Is this logarithm-based proof rigorous?

Question

Since I'm not very familiar with logarithms I'm not sure if this proof is correct. The problem is this:

Prove that if $a,b > 0$ and $a>b$ then is true that $a^a>b^a$ (this comes from another post)

My proof is this:

We can take the $\log$ in base $a$ of both $a^a$ and $b^a$ since they're both positive quantities

$$\log_a(a^a)>\log_a(b^a)$$ $$a>\log_a(b^a)$$ Now we can change the base of $\log_a(b^a)$ ti $b$ using the change-of-base formula $$\log_a(b^a)=\frac{\log_b(b^a)}{\log_b(a)}=\frac{a}{\log_b(a)}$$ If we substitute in the last equation we get $$a>\frac{a}{\log_b(a)}$$ $$\log_b(a)>1$$ Which is always true because $b<a$ QED

Is this correct?

Answer 1

It seems correct but what you have written is the path to the discovery of a proof, not the proof itself. You need to write your steps in reverse order to make it a proof, taking care to justify all steps.

Answer 2

In principle, this is fine.

One remark: Make sure (and express) that all steps are equivalence transforms.

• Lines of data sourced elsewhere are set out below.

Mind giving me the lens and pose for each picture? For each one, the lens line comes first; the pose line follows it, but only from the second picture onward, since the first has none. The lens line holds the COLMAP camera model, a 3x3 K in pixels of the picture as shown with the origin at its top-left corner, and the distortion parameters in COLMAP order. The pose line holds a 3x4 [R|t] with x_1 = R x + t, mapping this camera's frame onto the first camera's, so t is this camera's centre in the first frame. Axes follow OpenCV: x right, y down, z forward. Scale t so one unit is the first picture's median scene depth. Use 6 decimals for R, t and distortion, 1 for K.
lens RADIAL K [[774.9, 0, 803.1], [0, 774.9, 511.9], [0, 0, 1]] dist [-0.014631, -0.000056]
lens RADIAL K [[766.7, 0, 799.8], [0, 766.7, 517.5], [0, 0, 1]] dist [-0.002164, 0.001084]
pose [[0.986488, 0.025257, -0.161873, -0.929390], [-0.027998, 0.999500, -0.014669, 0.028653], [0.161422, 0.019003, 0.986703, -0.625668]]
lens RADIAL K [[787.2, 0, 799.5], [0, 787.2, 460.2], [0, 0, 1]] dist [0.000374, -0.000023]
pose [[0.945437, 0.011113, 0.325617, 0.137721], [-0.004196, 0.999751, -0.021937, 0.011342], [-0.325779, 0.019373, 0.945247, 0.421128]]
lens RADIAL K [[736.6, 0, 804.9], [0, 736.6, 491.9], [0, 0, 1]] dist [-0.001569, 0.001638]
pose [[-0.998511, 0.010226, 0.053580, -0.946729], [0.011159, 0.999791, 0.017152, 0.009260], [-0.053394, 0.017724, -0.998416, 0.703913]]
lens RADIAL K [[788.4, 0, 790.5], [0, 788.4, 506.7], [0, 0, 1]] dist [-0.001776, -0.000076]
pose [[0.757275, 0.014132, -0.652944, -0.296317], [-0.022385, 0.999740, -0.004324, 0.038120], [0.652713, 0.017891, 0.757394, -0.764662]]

Another remark: Note that it does not matter to which base ($a$ or $b$ or anything) you take the log. Can you see that?

Final remark: It may be simpler to expand $\log(b^a)=a\log b$ earlier.

Answer 3

I'm going to disagree with the other answers. It is not correct because you manipulate inequalities in a way which assumes $a,b>1$, whereas you are supposed to be showing the result for $a>b>0$.

For example, from $a^a>b^a$ you go to $\log_a(a^a)>\log_a(b^a)$. This assumes $a>1$ - try $a=1/2$, $b=1/4$ and then $a^a>b^a$ but $\log_a(a^a)=1/2<1=\log_a(b^a)$.

To do it this way you need to consider the cases $1<b<a$ and $0<b<1<a$ and $0<b<a<1$ (not to mention cases where $a=1$ or $b=1$, since $\log_1x$ is meaningless) separately. (The first case is fine as it is; in the second and third there are two places where the inequality swaps round - not the same two places! - so the errors cancel out.) Or, as Hagen's answer suggests, you could use some fixed base $>1$ which doesn't depend on $a$ and $b$ to avoid the issue.